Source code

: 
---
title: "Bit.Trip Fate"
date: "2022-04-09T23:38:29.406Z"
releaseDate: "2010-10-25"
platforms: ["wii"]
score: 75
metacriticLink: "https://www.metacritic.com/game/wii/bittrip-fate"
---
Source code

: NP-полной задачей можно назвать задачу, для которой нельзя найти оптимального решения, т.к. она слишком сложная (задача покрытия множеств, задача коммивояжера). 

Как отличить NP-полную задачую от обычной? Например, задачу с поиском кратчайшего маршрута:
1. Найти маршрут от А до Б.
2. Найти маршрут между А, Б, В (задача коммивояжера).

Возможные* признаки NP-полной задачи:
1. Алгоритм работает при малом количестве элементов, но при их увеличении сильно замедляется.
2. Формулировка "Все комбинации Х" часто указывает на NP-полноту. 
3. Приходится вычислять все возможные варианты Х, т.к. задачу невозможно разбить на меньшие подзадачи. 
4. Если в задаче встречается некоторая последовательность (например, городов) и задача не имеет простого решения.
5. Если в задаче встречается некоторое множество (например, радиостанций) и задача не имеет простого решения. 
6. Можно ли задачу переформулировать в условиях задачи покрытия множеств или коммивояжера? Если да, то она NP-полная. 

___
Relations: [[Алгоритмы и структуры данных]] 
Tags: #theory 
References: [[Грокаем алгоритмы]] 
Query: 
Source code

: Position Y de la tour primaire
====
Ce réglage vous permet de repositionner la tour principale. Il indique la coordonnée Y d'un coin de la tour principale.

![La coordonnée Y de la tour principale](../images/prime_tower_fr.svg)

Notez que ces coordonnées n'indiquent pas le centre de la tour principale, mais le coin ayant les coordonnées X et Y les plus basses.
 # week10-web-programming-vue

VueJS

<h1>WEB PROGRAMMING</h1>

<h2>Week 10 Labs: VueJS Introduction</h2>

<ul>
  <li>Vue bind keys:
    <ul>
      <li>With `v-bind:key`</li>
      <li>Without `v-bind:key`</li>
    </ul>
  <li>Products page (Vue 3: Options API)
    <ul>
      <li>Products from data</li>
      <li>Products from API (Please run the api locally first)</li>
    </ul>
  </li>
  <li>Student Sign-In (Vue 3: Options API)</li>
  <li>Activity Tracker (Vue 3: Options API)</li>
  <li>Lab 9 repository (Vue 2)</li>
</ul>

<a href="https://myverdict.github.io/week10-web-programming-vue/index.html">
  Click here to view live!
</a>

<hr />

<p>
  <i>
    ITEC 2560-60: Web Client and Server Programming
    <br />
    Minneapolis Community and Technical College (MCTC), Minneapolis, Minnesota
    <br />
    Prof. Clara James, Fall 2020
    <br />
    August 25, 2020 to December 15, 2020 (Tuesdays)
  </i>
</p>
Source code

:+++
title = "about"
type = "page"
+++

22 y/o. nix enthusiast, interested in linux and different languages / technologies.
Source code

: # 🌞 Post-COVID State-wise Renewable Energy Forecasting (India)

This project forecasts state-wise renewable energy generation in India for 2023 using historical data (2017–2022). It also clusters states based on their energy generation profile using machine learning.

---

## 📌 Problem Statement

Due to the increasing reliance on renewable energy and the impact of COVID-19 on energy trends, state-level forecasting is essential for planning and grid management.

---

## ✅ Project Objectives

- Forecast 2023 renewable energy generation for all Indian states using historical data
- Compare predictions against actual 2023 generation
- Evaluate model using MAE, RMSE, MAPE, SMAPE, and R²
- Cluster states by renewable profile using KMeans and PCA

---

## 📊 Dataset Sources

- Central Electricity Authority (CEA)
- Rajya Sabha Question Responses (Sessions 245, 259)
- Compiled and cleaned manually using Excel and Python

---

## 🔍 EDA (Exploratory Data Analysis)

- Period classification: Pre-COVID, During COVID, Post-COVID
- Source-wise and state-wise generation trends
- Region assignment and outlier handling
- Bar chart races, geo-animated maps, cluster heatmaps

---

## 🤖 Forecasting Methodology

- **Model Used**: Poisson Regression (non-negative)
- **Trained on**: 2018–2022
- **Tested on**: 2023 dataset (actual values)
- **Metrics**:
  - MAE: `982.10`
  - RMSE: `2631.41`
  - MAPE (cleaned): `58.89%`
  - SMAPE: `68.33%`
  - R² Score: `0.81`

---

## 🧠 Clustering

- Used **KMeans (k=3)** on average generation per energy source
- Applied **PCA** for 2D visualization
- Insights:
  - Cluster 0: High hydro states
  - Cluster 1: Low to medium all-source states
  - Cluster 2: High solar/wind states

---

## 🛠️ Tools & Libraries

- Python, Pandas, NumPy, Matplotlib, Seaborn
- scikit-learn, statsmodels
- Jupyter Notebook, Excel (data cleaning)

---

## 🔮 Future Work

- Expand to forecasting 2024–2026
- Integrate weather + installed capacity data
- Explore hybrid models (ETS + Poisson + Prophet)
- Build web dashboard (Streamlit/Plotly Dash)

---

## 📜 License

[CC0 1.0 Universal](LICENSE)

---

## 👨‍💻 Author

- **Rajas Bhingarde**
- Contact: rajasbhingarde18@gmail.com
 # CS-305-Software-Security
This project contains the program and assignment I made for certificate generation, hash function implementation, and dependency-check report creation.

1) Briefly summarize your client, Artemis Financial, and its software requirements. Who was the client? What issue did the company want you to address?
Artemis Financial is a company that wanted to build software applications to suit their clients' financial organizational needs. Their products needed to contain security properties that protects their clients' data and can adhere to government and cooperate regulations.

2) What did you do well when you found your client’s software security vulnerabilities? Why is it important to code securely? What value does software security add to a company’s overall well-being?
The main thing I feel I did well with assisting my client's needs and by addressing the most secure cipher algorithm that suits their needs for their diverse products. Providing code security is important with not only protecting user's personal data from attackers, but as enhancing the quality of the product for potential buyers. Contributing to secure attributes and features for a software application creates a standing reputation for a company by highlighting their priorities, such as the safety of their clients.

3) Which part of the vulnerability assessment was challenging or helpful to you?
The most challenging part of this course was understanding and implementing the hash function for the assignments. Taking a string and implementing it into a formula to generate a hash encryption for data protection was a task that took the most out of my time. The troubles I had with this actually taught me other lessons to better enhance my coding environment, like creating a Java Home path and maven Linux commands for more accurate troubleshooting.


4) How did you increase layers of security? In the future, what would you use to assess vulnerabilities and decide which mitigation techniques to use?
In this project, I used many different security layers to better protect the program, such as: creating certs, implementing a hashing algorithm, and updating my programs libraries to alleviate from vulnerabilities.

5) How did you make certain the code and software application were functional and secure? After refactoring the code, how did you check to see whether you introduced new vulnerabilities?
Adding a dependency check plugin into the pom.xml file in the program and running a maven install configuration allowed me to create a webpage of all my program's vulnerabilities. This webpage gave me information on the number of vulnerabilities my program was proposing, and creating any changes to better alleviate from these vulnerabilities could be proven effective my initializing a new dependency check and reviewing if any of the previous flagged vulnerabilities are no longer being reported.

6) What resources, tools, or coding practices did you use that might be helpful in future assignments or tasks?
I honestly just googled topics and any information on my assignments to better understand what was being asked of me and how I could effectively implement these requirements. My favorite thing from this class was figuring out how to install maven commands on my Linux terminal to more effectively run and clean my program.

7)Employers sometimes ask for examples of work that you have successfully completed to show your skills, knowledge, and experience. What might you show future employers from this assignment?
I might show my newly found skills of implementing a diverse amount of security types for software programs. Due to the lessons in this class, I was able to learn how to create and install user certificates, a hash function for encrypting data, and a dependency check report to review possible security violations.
☆ ☆ ☆ ☆ ☆ ☆ ☆
*Requirement*
Please reproduce the entire listing. Keep it identical.

*Response area*
Source code

: 
---
title: "Bit.Trip Fate"
date: "2022-04-09T23:38:29.406Z"
releaseDate: "2010-10-25"
platforms: ["wii"]
score: 75
metacriticLink: "https://www.metacritic.com/game/wii/bittrip-fate"
---
Source code

: NP-полной задачей можно назвать задачу, для которой нельзя найти оптимального решения, т.к. она слишком сложная (задача покрытия множеств, задача коммивояжера). 

Как отличить NP-полную задачую от обычной? Например, задачу с поиском кратчайшего маршрута:
1. Найти маршрут от А до Б.
2. Найти маршрут между А, Б, В (задача коммивояжера).

Возможные* признаки NP-полной задачи:
1. Алгоритм работает при малом количестве элементов, но при их увеличении сильно замедляется.
2. Формулировка "Все комбинации Х" часто указывает на NP-полноту. 
3. Приходится вычислять все возможные варианты Х, т.к. задачу невозможно разбить на меньшие подзадачи. 
4. Если в задаче встречается некоторая последовательность (например, городов) и задача не имеет простого решения.
5. Если в задаче встречается некоторое множество (например, радиостанций) и задача не имеет простого решения. 
6. Можно ли задачу переформулировать в условиях задачи покрытия множеств или коммивояжера? Если да, то она NP-полная. 

___
Relations: [[Алгоритмы и структуры данных]] 
Tags: #theory 
References: [[Грокаем алгоритмы]] 
Query: 
Source code

: Position Y de la tour primaire
====
Ce réglage vous permet de repositionner la tour principale. Il indique la coordonnée Y d'un coin de la tour principale.

![La coordonnée Y de la tour principale](../images/prime_tower_fr.svg)

Notez que ces coordonnées n'indiquent pas le centre de la tour principale, mais le coin ayant les coordonnées X et Y les plus basses.
 # week10-web-programming-vue

VueJS

<h1>WEB PROGRAMMING</h1>

<h2>Week 10 Labs: VueJS Introduction</h2>

<ul>
  <li>Vue bind keys:
    <ul>
      <li>With `v-bind:key`</li>
      <li>Without `v-bind:key`</li>
    </ul>
  <li>Products page (Vue 3: Options API)
    <ul>
      <li>Products from data</li>
      <li>Products from API (Please run the api locally first)</li>
    </ul>
  </li>
  <li>Student Sign-In (Vue 3: Options API)</li>
  <li>Activity Tracker (Vue 3: Options API)</li>
  <li>Lab 9 repository (Vue 2)</li>
</ul>

<a href="https://myverdict.github.io/week10-web-programming-vue/index.html">
  Click here to view live!
</a>

<hr />

<p>
  <i>
    ITEC 2560-60: Web Client and Server Programming
    <br />
    Minneapolis Community and Technical College (MCTC), Minneapolis, Minnesota
    <br />
    Prof. Clara James, Fall 2020
    <br />
    August 25, 2020 to December 15, 2020 (Tuesdays)
  </i>
</p>
Source code

:+++
title = "about"
type = "page"
+++

22 y/o. nix enthusiast, interested in linux and different languages / technologies.
Source code

: # 🌞 Post-COVID State-wise Renewable Energy Forecasting (India)

This project forecasts state-wise renewable energy generation in India for 2023 using historical data (2017–2022). It also clusters states based on their energy generation profile using machine learning.

---

## 📌 Problem Statement

Due to the increasing reliance on renewable energy and the impact of COVID-19 on energy trends, state-level forecasting is essential for planning and grid management.

---

## ✅ Project Objectives

- Forecast 2023 renewable energy generation for all Indian states using historical data
- Compare predictions against actual 2023 generation
- Evaluate model using MAE, RMSE, MAPE, SMAPE, and R²
- Cluster states by renewable profile using KMeans and PCA

---

## 📊 Dataset Sources

- Central Electricity Authority (CEA)
- Rajya Sabha Question Responses (Sessions 245, 259)
- Compiled and cleaned manually using Excel and Python

---

## 🔍 EDA (Exploratory Data Analysis)

- Period classification: Pre-COVID, During COVID, Post-COVID
- Source-wise and state-wise generation trends
- Region assignment and outlier handling
- Bar chart races, geo-animated maps, cluster heatmaps

---

## 🤖 Forecasting Methodology

- **Model Used**: Poisson Regression (non-negative)
- **Trained on**: 2018–2022
- **Tested on**: 2023 dataset (actual values)
- **Metrics**:
  - MAE: `982.10`
  - RMSE: `2631.41`
  - MAPE (cleaned): `58.89%`
  - SMAPE: `68.33%`
  - R² Score: `0.81`

---

## 🧠 Clustering

- Used **KMeans (k=3)** on average generation per energy source
- Applied **PCA** for 2D visualization
- Insights:
  - Cluster 0: High hydro states
  - Cluster 1: Low to medium all-source states
  - Cluster 2: High solar/wind states

---

## 🛠️ Tools & Libraries

- Python, Pandas, NumPy, Matplotlib, Seaborn
- scikit-learn, statsmodels
- Jupyter Notebook, Excel (data cleaning)

---

## 🔮 Future Work

- Expand to forecasting 2024–2026
- Integrate weather + installed capacity data
- Explore hybrid models (ETS + Poisson + Prophet)
- Build web dashboard (Streamlit/Plotly Dash)

---

## 📜 License

[CC0 1.0 Universal](LICENSE)

---

## 👨‍💻 Author

- **Rajas Bhingarde**
- Contact: rajasbhingarde18@gmail.com
 # CS-305-Software-Security
This project contains the program and assignment I made for certificate generation, hash function implementation, and dependency-check report creation.

1) Briefly summarize your client, Artemis Financial, and its software requirements. Who was the client? What issue did the company want you to address?
Artemis Financial is a company that wanted to build software applications to suit their clients' financial organizational needs. Their products needed to contain security properties that protects their clients' data and can adhere to government and cooperate regulations.

2) What did you do well when you found your client’s software security vulnerabilities? Why is it important to code securely? What value does software security add to a company’s overall well-being?
The main thing I feel I did well with assisting my client's needs and by addressing the most secure cipher algorithm that suits their needs for their diverse products. Providing code security is important with not only protecting user's personal data from attackers, but as enhancing the quality of the product for potential buyers. Contributing to secure attributes and features for a software application creates a standing reputation for a company by highlighting their priorities, such as the safety of their clients.

3) Which part of the vulnerability assessment was challenging or helpful to you?
The most challenging part of this course was understanding and implementing the hash function for the assignments. Taking a string and implementing it into a formula to generate a hash encryption for data protection was a task that took the most out of my time. The troubles I had with this actually taught me other lessons to better enhance my coding environment, like creating a Java Home path and maven Linux commands for more accurate troubleshooting.


4) How did you increase layers of security? In the future, what would you use to assess vulnerabilities and decide which mitigation techniques to use?
In this project, I used many different security layers to better protect the program, such as: creating certs, implementing a hashing algorithm, and updating my programs libraries to alleviate from vulnerabilities.

5) How did you make certain the code and software application were functional and secure? After refactoring the code, how did you check to see whether you introduced new vulnerabilities?
Adding a dependency check plugin into the pom.xml file in the program and running a maven install configuration allowed me to create a webpage of all my program's vulnerabilities. This webpage gave me information on the number of vulnerabilities my program was proposing, and creating any changes to better alleviate from these vulnerabilities could be proven effective my initializing a new dependency check and reviewing if any of the previous flagged vulnerabilities are no longer being reported.

6) What resources, tools, or coding practices did you use that might be helpful in future assignments or tasks?
I honestly just googled topics and any information on my assignments to better understand what was being asked of me and how I could effectively implement these requirements. My favorite thing from this class was figuring out how to install maven commands on my Linux terminal to more effectively run and clean my program.

7)Employers sometimes ask for examples of work that you have successfully completed to show your skills, knowledge, and experience. What might you show future employers from this assignment?
I might show my newly found skills of implementing a diverse amount of security types for software programs. Due to the lessons in this class, I was able to learn how to create and install user certificates, a hash function for encrypting data, and a dependency check report to review possible security violations.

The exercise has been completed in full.